Entries supplied:

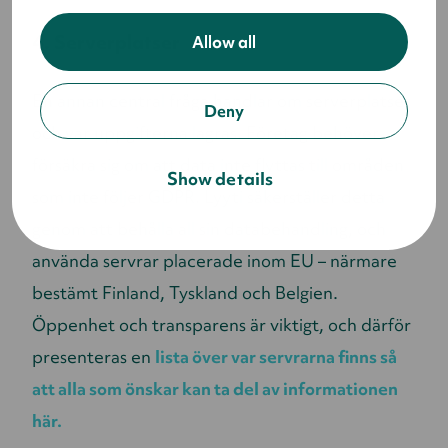
4. Serverplatser
Allow all
En annan central fråga handlar om serverplatser
Deny
och var uppgifterna lagras. Företag behöver
försäkra sig om att data inte flyttas till områden
Show details
som inte följer GDPR. Lyyti säkerställer detta
genom att behålla all sin databehandling, och
använda servrar placerade inom EU – närmare
bestämt Finland, Tyskland och Belgien.
Öppenhet och transparens är viktigt, och därför
presenteras en
lista över var servrarna finns så
att alla som önskar kan ta del av informationen
här.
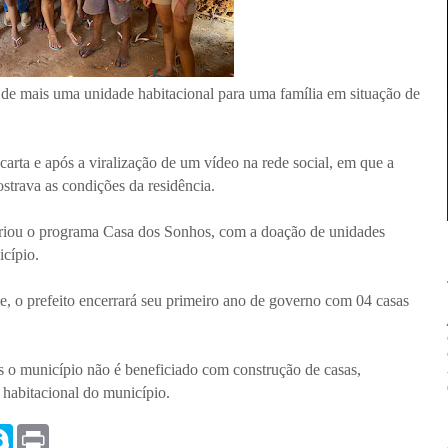
 de mais uma unidade habitacional para uma família em situação de
 carta e após a viralização de um vídeo na rede social, em que a
strava as condições da residência.
criou o programa Casa dos Sonhos, com a doação de unidades
icípio.
, o prefeito encerrará seu primeiro ano de governo com 04 casas
os o município não é beneficiado com construção de casas,
 habitacional do município.
S
P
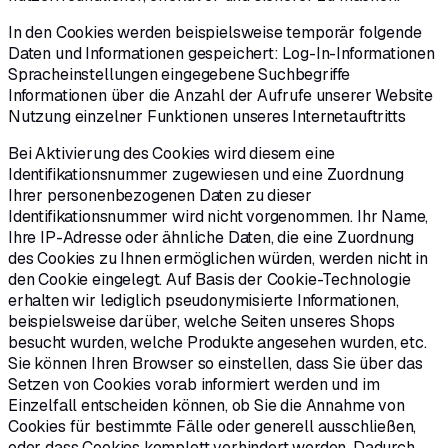
In den Cookies werden beispielsweise temporär folgende
Daten und Informationen gespeichert: Log-In-Informationen
Spracheinstellungen eingegebene Suchbegriffe
Informationen über die Anzahl der Aufrufe unserer Website
Nutzung einzelner Funktionen unseres Internetauftritts
Bei Aktivierung des Cookies wird diesem eine
Identifikationsnummer zugewiesen und eine Zuordnung
Ihrer personenbezogenen Daten zu dieser
Identifikationsnummer wird nicht vorgenommen. Ihr Name,
Ihre IP-Adresse oder ähnliche Daten, die eine Zuordnung
des Cookies zu Ihnen ermöglichen würden, werden nicht in
den Cookie eingelegt. Auf Basis der Cookie-Technologie
erhalten wir lediglich pseudonymisierte Informationen,
beispielsweise darüber, welche Seiten unseres Shops
besucht wurden, welche Produkte angesehen wurden, etc.
Sie können Ihren Browser so einstellen, dass Sie über das
Setzen von Cookies vorab informiert werden und im
Einzelfall entscheiden können, ob Sie die Annahme von
Cookies für bestimmte Fälle oder generell ausschließen,
oder dass Cookies komplett verhindert werden. Dadurch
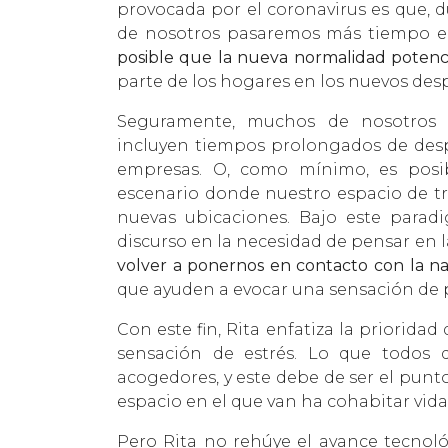
provocada por el coronavirus es que, 
de nosotros pasaremos más tiempo en 
posible que la nueva normalidad potenci
parte de los hogares en los nuevos des
Seguramente, muchos de nosotros
incluyen tiempos prolongados de desp
empresas. O, como mínimo, es pos
escenario donde nuestro espacio de tr
nuevas ubicaciones. Bajo este paradi
discurso en la necesidad de pensar en 
volver a ponernos en contacto con la na
que ayuden a evocar una sensación de 
Con este fin, Rita enfatiza la prioridad
sensación de estrés. Lo que todos 
acogedores, y este debe de ser el punto
espacio en el que van ha cohabitar vida 
Pero Rita no rehúye el avance tecnoló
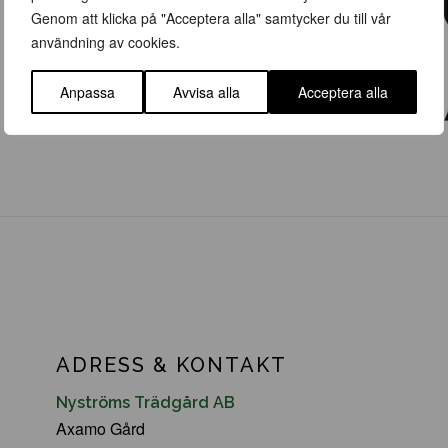
Genom att klicka på "Acceptera alla" samtycker du till vår
användning av cookies.
Anpassa
Avvisa alla
Acceptera alla
ADRESS & KONTAKT
Nyströms Trädgård AB
Axamo Gård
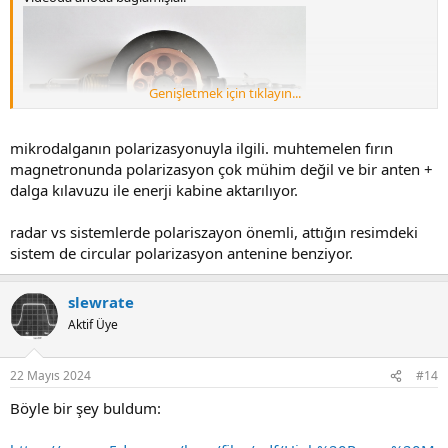
Genişletmek için tıklayın...
mikrodalganın polarizasyonuyla ilgili. muhtemelen fırın
magnetronunda polarizasyon çok mühim değil ve bir anten +
https://www.newcomen.com/wp-
dalga kılavuzu ile enerji kabine aktarılıyor.
content/uploads/2020/05/Magnetron_PhotoCredit_PhilipJudkin_19
20x1080.jpg
radar vs sistemlerde polariszayon önemli, attığın resimdeki
aşağıdaki resimde gene yalıtkan var.Anoda bağlı değil.
sistem de circular polarizasyon antenine benziyor.
slewrate
Aktif Üye
22 Mayıs 2024
#14
Böyle bir şey buldum:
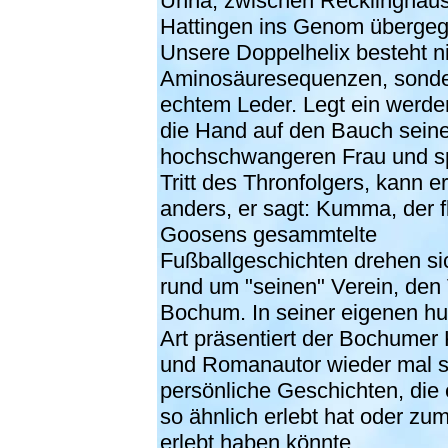
Unna, zwischen Recklinghau
Hattingen ins Genom überge
Unsere Doppelhelix besteht n
Aminosäuresequenzen, sonde
echtem Leder. Legt ein werde
die Hand auf den Bauch seine
hochschwangeren Frau und s
Tritt des Thronfolgers, kann er
anders, er sagt: Kumma, der f
Goosens gesammtelte
Fußballgeschichten drehen sic
rund um "seinen" Verein, den 
Bochum. In seiner eigenen h
Art präsentiert der Bochumer 
und Romanautor wieder mal s
persönliche Geschichten, die 
so ähnlich erlebt hat oder zu
erlebt haben könnte.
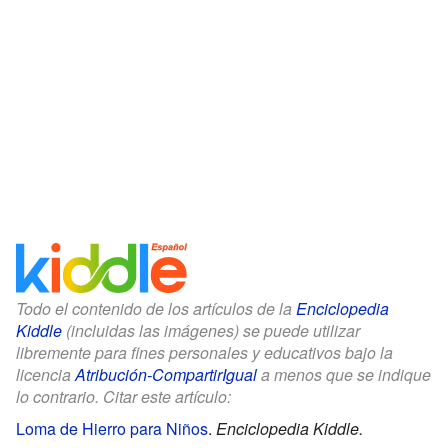
Todo el contenido de los artículos de la
Enciclopedia
Kiddle
(incluidas las imágenes) se puede utilizar
libremente para fines personales y educativos bajo la
licencia
Atribución-CompartirIgual
a menos que se indique
lo contrario. Citar este artículo:
Loma de Hierro para Niños
.
Enciclopedia Kiddle.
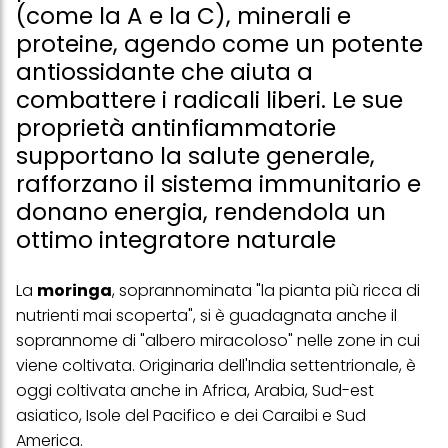
(come la A e la C), minerali e
proteine, agendo come un potente
antiossidante che aiuta a
combattere i radicali liberi. Le sue
proprietà antinfiammatorie
supportano la salute generale,
rafforzano il sistema immunitario e
donano energia, rendendola un
ottimo integratore naturale
La
moringa
, soprannominata "la pianta più ricca di
nutrienti mai scoperta", si è guadagnata anche il
soprannome di "albero miracoloso" nelle zone in cui
viene coltivata. Originaria dell'India settentrionale, è
oggi coltivata anche in Africa, Arabia, Sud-est
asiatico, Isole del Pacifico e dei Caraibi e Sud
America.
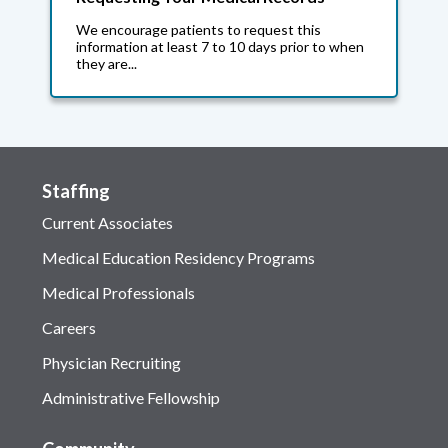
We encourage patients to request this
information at least 7 to 10 days prior to when
they are...
Staffing
Current Associates
Medical Education Residency Programs
Medical Professionals
Careers
Physician Recruiting
Administrative Fellowship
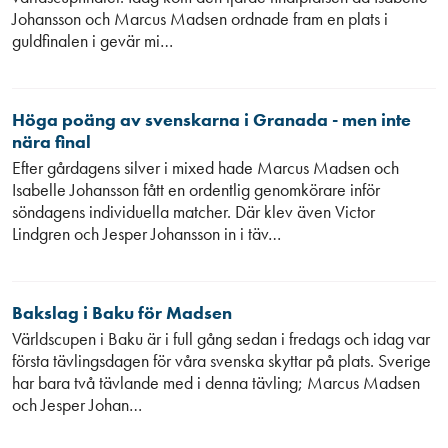
Johansson och Marcus Madsen ordnade fram en plats i
guldfinalen i gevär mi…
Höga poäng av svenskarna i Granada - men inte
nära final
Efter gårdagens silver i mixed hade Marcus Madsen och
Isabelle Johansson fått en ordentlig genomkörare inför
söndagens individuella matcher. Där klev även Victor
Lindgren och Jesper Johansson in i täv…
Bakslag i Baku för Madsen
Världscupen i Baku är i full gång sedan i fredags och idag var
första tävlingsdagen för våra svenska skyttar på plats. Sverige
har bara två tävlande med i denna tävling; Marcus Madsen
och Jesper Johan…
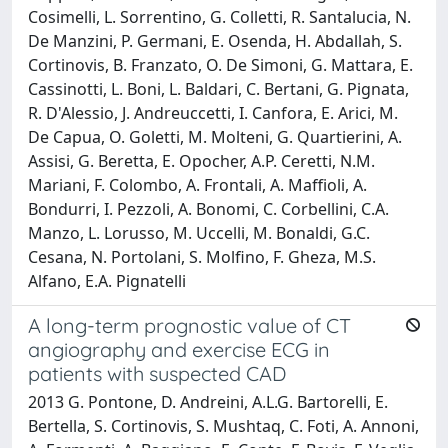
Cosimelli, L. Sorrentino, G. Colletti, R. Santalucia, N.
De Manzini, P. Germani, E. Osenda, H. Abdallah, S.
Cortinovis, B. Franzato, O. De Simoni, G. Mattara, E.
Cassinotti, L. Boni, L. Baldari, C. Bertani, G. Pignata,
R. D'Alessio, J. Andreuccetti, I. Canfora, E. Arici, M.
De Capua, O. Goletti, M. Molteni, G. Quartierini, A.
Assisi, G. Beretta, E. Opocher, A.P. Ceretti, N.M.
Mariani, F. Colombo, A. Frontali, A. Maffioli, A.
Bondurri, I. Pezzoli, A. Bonomi, C. Corbellini, C.A.
Manzo, L. Lorusso, M. Uccelli, M. Bonaldi, G.C.
Cesana, N. Portolani, S. Molfino, F. Gheza, M.S.
Alfano, E.A. Pignatelli
A long-term prognostic value of CT
angiography and exercise ECG in
patients with suspected CAD
2013 G. Pontone, D. Andreini, A.L.G. Bartorelli, E.
Bertella, S. Cortinovis, S. Mushtaq, C. Foti, A. Annoni,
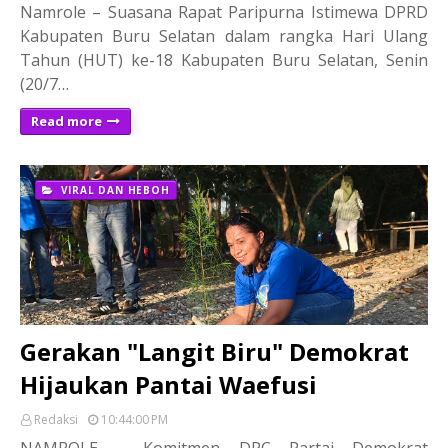
Namrole – Suasana Rapat Paripurna Istimewa DPRD
Kabupaten Buru Selatan dalam rangka Hari Ulang
Tahun (HUT) ke-18 Kabupaten Buru Selatan, Senin
(20/7…
Read more
VIRAL DAN HEBOH
Gerakan "Langit Biru" Demokrat
Hijaukan Pantai Waefusi
Redaksi
10:44:00 PM
NAMROLE – Komitmen DPC Partai Demokrat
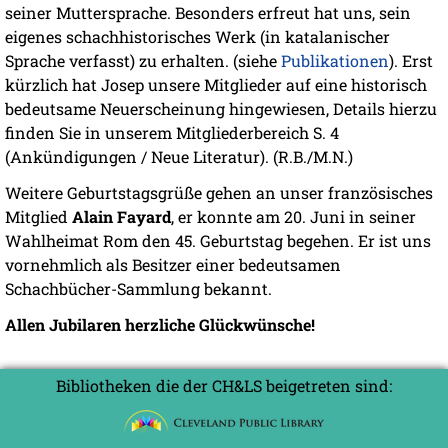
seiner Muttersprache. Besonders erfreut hat uns, sein
eigenes schachhistorisches Werk (in katalanischer
Sprache verfasst) zu erhalten. (siehe
Publikationen
). Erst
kürzlich hat Josep unsere Mitglieder auf eine historisch
bedeutsame Neuerscheinung hingewiesen, Details hierzu
finden Sie in unserem Mitgliederbereich S. 4
(Ankündigungen / Neue Literatur). (R.B./M.N.)
Weitere Geburtstagsgrüße gehen an unser französisches
Mitglied
Alain Fayard
, er konnte am 20. Juni in seiner
Wahlheimat Rom den 45. Geburtstag begehen. Er ist uns
vornehmlich als Besitzer einer bedeutsamen
Schachbücher-Sammlung bekannt.
Allen Jubilaren herzliche Glückwünsche!
Bibliotheken die der CH&LS beigetreten sind:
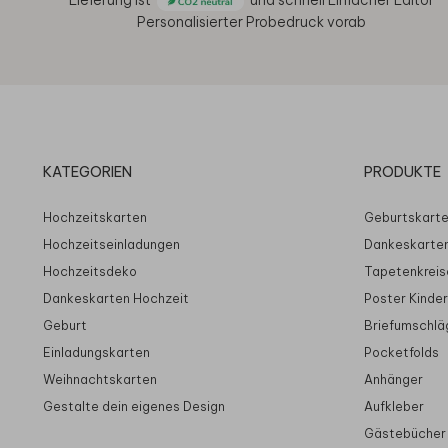
Lieferung ist
und schnell
Einfacher Editor
Personalisierter Probedruck vorab
KATEGORIEN
PRODUKTE
Hochzeitskarten
Geburtskart
Hochzeitseinladungen
Dankeskarte
Hochzeitsdeko
Tapetenkreis
Dankeskarten Hochzeit
Poster Kinde
Geburt
Briefumschlä
Einladungskarten
Pocketfolds
Weihnachtskarten
Anhänger
Gestalte dein eigenes Design
Aufkleber
Gästebücher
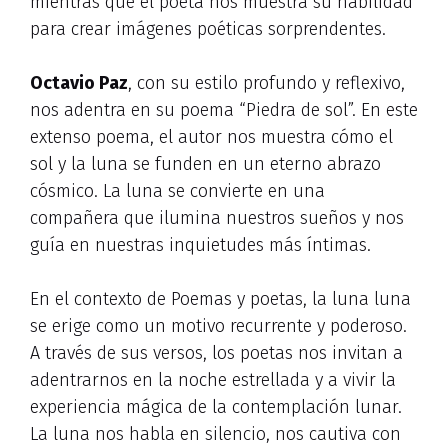
mientras que el poeta nos muestra su habilidad
para crear imágenes poéticas sorprendentes.
Octavio Paz
, con su estilo profundo y reflexivo,
nos adentra en su poema “Piedra de sol”. En este
extenso poema, el autor nos muestra cómo el
sol y la luna se funden en un eterno abrazo
cósmico. La luna se convierte en una
compañera que ilumina nuestros sueños y nos
guía en nuestras inquietudes más íntimas.
En el contexto de Poemas y poetas, la luna luna
se erige como un motivo recurrente y poderoso.
A través de sus versos, los poetas nos invitan a
adentrarnos en la noche estrellada y a vivir la
experiencia mágica de la contemplación lunar.
La luna nos habla en silencio, nos cautiva con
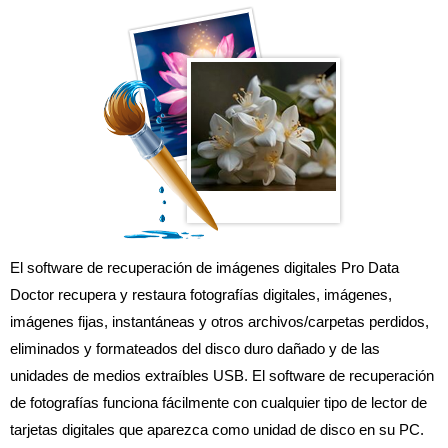
El software de recuperación de imágenes digitales Pro Data
Doctor recupera y restaura fotografías digitales, imágenes,
imágenes fijas, instantáneas y otros archivos/carpetas perdidos,
eliminados y formateados del disco duro dañado y de las
unidades de medios extraíbles USB. El software de recuperación
de fotografías funciona fácilmente con cualquier tipo de lector de
tarjetas digitales que aparezca como unidad de disco en su PC.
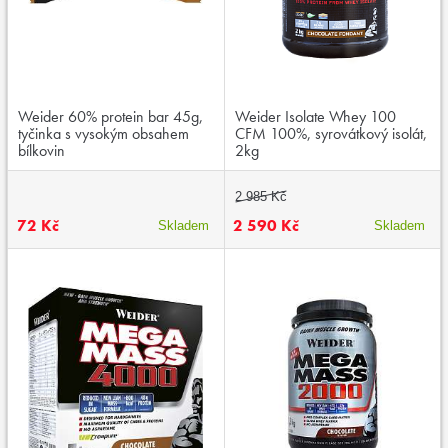
Weider 60% protein bar 45g,
Weider Isolate Whey 100
tyčinka s vysokým obsahem
CFM 100%, syrovátkový isolát,
bílkovin
2kg
2 985 Kč
72 Kč
2 590 Kč
Skladem
Skladem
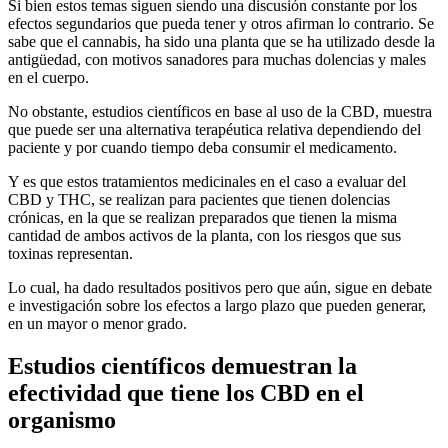
Si bien estos temas siguen siendo una discusión constante por los
efectos segundarios que pueda tener y otros afirman lo contrario. Se
sabe que el cannabis, ha sido una planta que se ha utilizado desde la
antigüedad, con motivos sanadores para muchas dolencias y males
en el cuerpo.
No obstante, estudios científicos en base al uso de la CBD, muestra
que puede ser una alternativa terapéutica relativa dependiendo del
paciente y por cuando tiempo deba consumir el medicamento.
Y es que estos tratamientos medicinales en el caso a evaluar del
CBD y THC, se realizan para pacientes que tienen dolencias
crónicas, en la que se realizan preparados que tienen la misma
cantidad de ambos activos de la planta, con los riesgos que sus
toxinas representan.
Lo cual, ha dado resultados positivos pero que aún, sigue en debate
e investigación sobre los efectos a largo plazo que pueden generar,
en un mayor o menor grado.
Estudios científicos demuestran la
efectividad que tiene los CBD en el
organismo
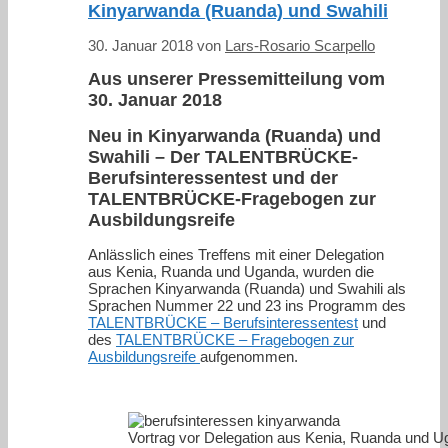
Kinyarwanda (Ruanda) und Swahili
30. Januar 2018
von
Lars-Rosario Scarpello
Aus unserer Pressemitteilung vom
30. Januar 2018
Neu in Kinyarwanda (Ruanda) und
Swahili – Der TALENTBRÜCKE-
Berufsinteressentest und der
TALENTBRÜCKE-Fragebogen zur
Ausbildungsreife
Anlässlich eines Treffens mit einer Delegation
aus Kenia, Ruanda und Uganda, wurden die
Sprachen Kinyarwanda (Ruanda) und Swahili als
Sprachen Nummer 22 und 23 ins Programm des
TALENTBRÜCKE – Berufsinteressentest
und
des
TALENTBRÜCKE – Fragebogen zur
Ausbildungsreife
aufgenommen.
Vortrag vor Delegation aus Kenia, Ruanda und U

Exercise brief: Your reply is to be an exact repeat of the listing above from the line holding "Isabelle Johansson fått" down to the line holding "Bondurri, I. Pezzoli, A.", ends included, pictures excluded.

Problem solution:
Isabelle Johansson fått en ordentlig genomkörare inför
söndagens individuella matcher. Där klev även Victor
Lindgren och Jesper Johansson in i täv…
Bakslag i Baku för Madsen
Världscupen i Baku är i full gång sedan i fredags och idag var
första tävlingsdagen för våra svenska skyttar på plats. Sverige
har bara två tävlande med i denna tävling; Marcus Madsen
och Jesper Johan…
Cosimelli, L. Sorrentino, G. Colletti, R. Santalucia, N.
De Manzini, P. Germani, E. Osenda, H. Abdallah, S.
Cortinovis, B. Franzato, O. De Simoni, G. Mattara, E.
Cassinotti, L. Boni, L. Baldari, C. Bertani, G. Pignata,
R. D'Alessio, J. Andreuccetti, I. Canfora, E. Arici, M.
De Capua, O. Goletti, M. Molteni, G. Quartierini, A.
Assisi, G. Beretta, E. Opocher, A.P. Ceretti, N.M.
Mariani, F. Colombo, A. Frontali, A. Maffioli, A.
Bondurri, I. Pezzoli, A. Bonomi, C. Corbellini, C.A.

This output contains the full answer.